On Saturday, 9 January 2016 at 15:16:43 UTC, Ola Fosheim Grøstad wrote:
On Saturday, 9 January 2016 at 14:20:18 UTC, Andy Smith wrote:
I'm a little worried you have no volatile writes or fences around your code when you 'publish' an event using head/tail etc. It looks like it's working but how are you ensuring no compiler/CPU reordering is ocurring. Does x86_64 actually allow you to get away with this? I know its memory model is stricter than others...

But not on ARM, so he should use atomic acquire-release semantics on indices for push/pull.

Not only that. It's a problem on x86 as well because advanced optimizers like those in GDC or LDC will happily assume that the members are not written to by another thread (because there would be a race otherwise) and cache the loads or even eliminate some stores. Any guarantees the processor would offer are irrelevant if the compiler has already reordered your operations. It should be quite easy to see such effects. Just compile a simple test case on GDC or LDC with optimizations on.

I suggest porting over spsc_queue from Boost.

That would certainly be a starting point, although a high-performance single-producer single-consumer queue is trivial to implement once you understand atomics.

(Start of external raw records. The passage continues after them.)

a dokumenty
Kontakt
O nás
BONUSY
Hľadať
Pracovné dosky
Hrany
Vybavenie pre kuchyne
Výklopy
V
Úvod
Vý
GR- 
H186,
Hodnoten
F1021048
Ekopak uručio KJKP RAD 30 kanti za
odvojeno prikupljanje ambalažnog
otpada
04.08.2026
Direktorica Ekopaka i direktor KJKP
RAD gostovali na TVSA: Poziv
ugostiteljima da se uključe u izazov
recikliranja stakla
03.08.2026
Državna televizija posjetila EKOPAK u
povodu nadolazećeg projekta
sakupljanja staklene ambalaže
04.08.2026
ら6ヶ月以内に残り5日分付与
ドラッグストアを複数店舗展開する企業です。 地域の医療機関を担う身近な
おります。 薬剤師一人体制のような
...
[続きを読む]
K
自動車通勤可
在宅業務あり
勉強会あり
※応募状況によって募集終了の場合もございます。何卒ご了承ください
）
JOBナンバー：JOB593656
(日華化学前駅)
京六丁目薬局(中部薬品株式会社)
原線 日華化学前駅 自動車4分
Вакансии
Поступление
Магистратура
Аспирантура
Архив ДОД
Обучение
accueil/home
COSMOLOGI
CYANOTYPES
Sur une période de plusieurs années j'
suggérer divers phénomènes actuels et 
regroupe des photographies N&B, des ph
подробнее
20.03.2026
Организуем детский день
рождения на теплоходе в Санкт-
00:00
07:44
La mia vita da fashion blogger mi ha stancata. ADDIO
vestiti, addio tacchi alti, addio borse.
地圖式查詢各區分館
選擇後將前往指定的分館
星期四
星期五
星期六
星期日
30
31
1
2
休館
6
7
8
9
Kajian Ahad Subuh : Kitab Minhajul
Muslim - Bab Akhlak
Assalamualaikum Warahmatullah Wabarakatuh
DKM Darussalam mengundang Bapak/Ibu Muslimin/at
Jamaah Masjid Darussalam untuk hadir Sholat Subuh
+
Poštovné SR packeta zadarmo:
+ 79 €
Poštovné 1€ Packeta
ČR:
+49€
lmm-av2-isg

Then again, I couldn't convince Andrei that a well-defined memory model (in which it even makes sense to talk about atomics in the first place) is important for D yet. Right now, you basically have to hope that everything works as in C++ – which is not a bad bet on GDC and LDC, and the weaker optimizer in DMD hides a lot of potential issues there – and stay away from things like `consume` loads that would depend on language semantics.